FTD is a leading cause of dementia, typically developing in midlife, such as the recent case of famous American actor, Bruce Willis. It can be caused by rare genetic mutations or can occur in the absence of these mutations, that is, it is sporadic in nature.
“We know that rare mutations in mainly three genes can cause genetic FTD, but in combination with this common protective [TMEM106B] variant, the disease may never start, it may come on later, or be more mild,” says Dr. Mario Masellis, principal investigator of the Canadian arm of the international Genetic Frontotemporal Dementia Initiative (GENFI), and a neurologist at Sunnybrook Health Sciences Centre.
“It is important to take into consideration this protective variant when an individual is involved in a clinical trial or when someone is considering finding out their genetic mutation status for FTD. This is particularly important if they come from a family with a known genetic cause, since the presence of two copies of this protective variant will alter risk and can modify outcomes of research investigations.”
Published in the April 22, 2025 issue of the journal Brain, the researchers recommend that this protective variant should be accounted for in clinical trials targeting FTD due to its effect on common outcome measures of brain shrinkage (atrophy), biomarkers of neurodegeneration (such as blood tests and other measurements), and cognition (thinking, learning, memory and reasoning skills) that are assessed in these studies.

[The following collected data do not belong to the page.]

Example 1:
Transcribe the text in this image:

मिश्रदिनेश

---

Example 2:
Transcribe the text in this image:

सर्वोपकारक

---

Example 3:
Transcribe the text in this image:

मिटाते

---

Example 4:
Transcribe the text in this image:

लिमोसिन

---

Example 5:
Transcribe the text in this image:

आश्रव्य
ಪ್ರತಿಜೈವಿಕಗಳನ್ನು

This protective variant in gene TMEM106B, rs1990622, was discovered in previous large-scale genome-wide studies, which showed that it significantly reduces risk for those with a particular type of FTD associated with a unique abnormal protein signature in the brain called TDP, and this protective effect was even stronger in individuals with mutations in a gene called GRN. However, researchers never fully understood how this variant worked to protect against disease onset. In this large seven-year study, the investigators examined the interactive effects of this variant in 518 individuals with/or at risk for genetic FTD.
“Our study shows that individuals with two copies of this protective variant (one from each parent), and also to a lesser degree in those with one copy, had less brain shrinkage, less neurodegeneration and less decline in cognition, especially if they carried a GRN mutation,” adds Dr. Masellis, also a scientist in the Hurvitz Brain Sciences Research Program at Sunnybrook Research Institute and a professor in the Division of Neurology, Department of Medicine with the Temerty Faculty of Medicine at University of Toronto. Other key team members who co-led this work include Dr. Saira Mirza, research associate within the Centre for Brain Resilience and Recovery at Sunnybrook Research Institute, and Maurice Pasternak, PhD candidate in the Institute of Medical Sciences at the University of Toronto.

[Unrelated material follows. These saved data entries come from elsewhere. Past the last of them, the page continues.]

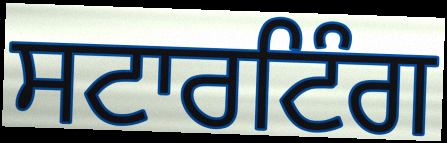
ਸਟਾਰਟਿੰਗ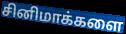
சினிமாக்களை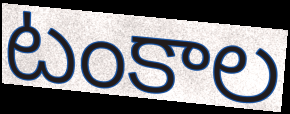
టంకాలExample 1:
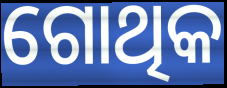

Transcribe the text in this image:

ଗୋଥିକ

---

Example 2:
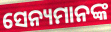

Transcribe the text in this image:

ସେନ୍ୟମାନଙ୍କ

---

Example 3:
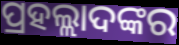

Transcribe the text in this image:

ପ୍ରହଲ୍ଲାଦଙ୍କର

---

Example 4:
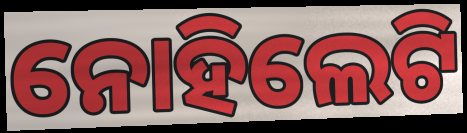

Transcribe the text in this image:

ନୋହିଲେଟି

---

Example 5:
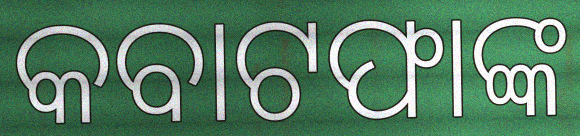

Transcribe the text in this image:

କବାଟଫାଙ୍କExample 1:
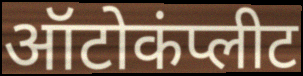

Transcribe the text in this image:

ऑटोकंप्लीट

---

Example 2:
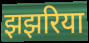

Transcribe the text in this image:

झझरिया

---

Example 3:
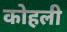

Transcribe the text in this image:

कोहली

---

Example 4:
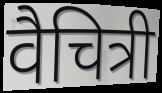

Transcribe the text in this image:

वैचित्री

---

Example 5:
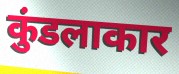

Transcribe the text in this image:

कुंडलाकार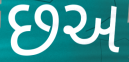
છઅ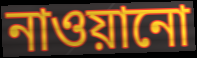
নাওয়ানো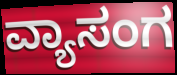
ವ್ಯಾಸಂಗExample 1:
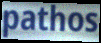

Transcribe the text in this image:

pathos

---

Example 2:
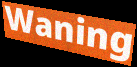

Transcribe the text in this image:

Waning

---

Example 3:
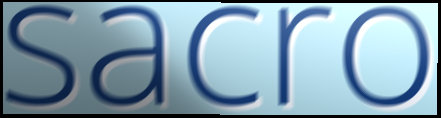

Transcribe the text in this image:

sacro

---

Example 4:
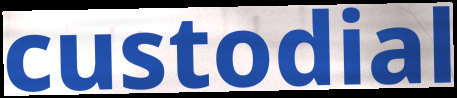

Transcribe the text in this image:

custodial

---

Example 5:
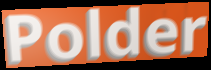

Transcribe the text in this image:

PolderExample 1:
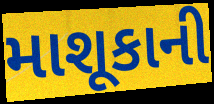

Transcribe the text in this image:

માશૂકાની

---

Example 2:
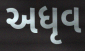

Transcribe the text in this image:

અધૃવ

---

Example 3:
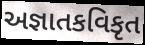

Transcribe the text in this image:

અજ્ઞાતકવિકૃત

“Knowledge of the natural progression of both genetic and sporadic FTD and the identification of factors that modify its course are crucial for the effective development of novel therapeutics, ideally during the stages between the appearance of initial symptoms and their full development or even earlier, before irrecoverable brain damage has occurred. This common protective variant should be accounted for as it can and will skew research results, leading to either false positive or false negative findings in clinical trials. This work is guiding us to precision medicine in action as therapeutic strategies may arise from exploiting protective genetic mechanisms.”

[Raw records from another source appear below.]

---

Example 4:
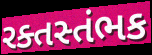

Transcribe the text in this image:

રક્તસ્તંભક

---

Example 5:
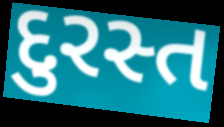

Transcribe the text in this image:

દુરસ્તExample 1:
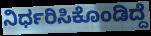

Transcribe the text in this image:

ನಿರ್ಧರಿಸಿಕೊಂಡಿದ್ದೆ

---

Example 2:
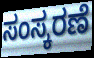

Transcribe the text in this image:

ಸಂಸ್ಕರಣೆ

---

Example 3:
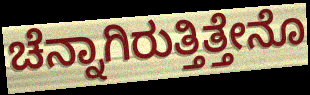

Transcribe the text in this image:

ಚೆನ್ನಾಗಿರುತ್ತಿತ್ತೇನೊ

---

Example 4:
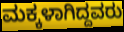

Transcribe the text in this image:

ಮಕ್ಕಳಾಗಿದ್ದವರು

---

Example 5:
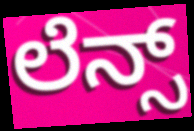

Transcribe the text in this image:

ಲೆನ್ಸ್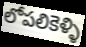
లోపలికెళ్ళిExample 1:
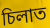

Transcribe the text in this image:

চিলাত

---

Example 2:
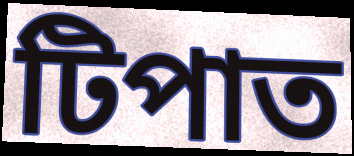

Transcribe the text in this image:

টিপাত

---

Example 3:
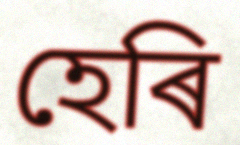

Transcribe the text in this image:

হেৰি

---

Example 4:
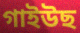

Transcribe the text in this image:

গাইউছ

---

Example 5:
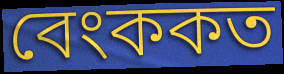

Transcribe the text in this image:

বেংককত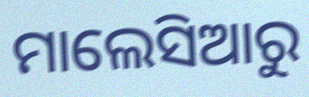
ମାଲେସିଆରୁ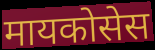
मायकोसेसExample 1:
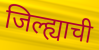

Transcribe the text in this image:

जिल्ह्याची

Approximately one-third of individuals with FTD inherit it from their parents. The genetically-inherited forms of FTDare a rare group of heterogeneous neurodegenerative disorders causing a younger onset of dementia that comes with profound changes in behaviour and language abilities, significantly impacting individuals and their families in the prime of their lives; often when they may have young children and are still working.
While there are currently no approved disease-modifying therapies for genetic FTD, several drug candidates are being evaluated in clinical trials.
Dr. Masellis’ research was supported by grants from the Canadian Institutes of Health Research (CIHR) project grants and the Weston Brain Institute.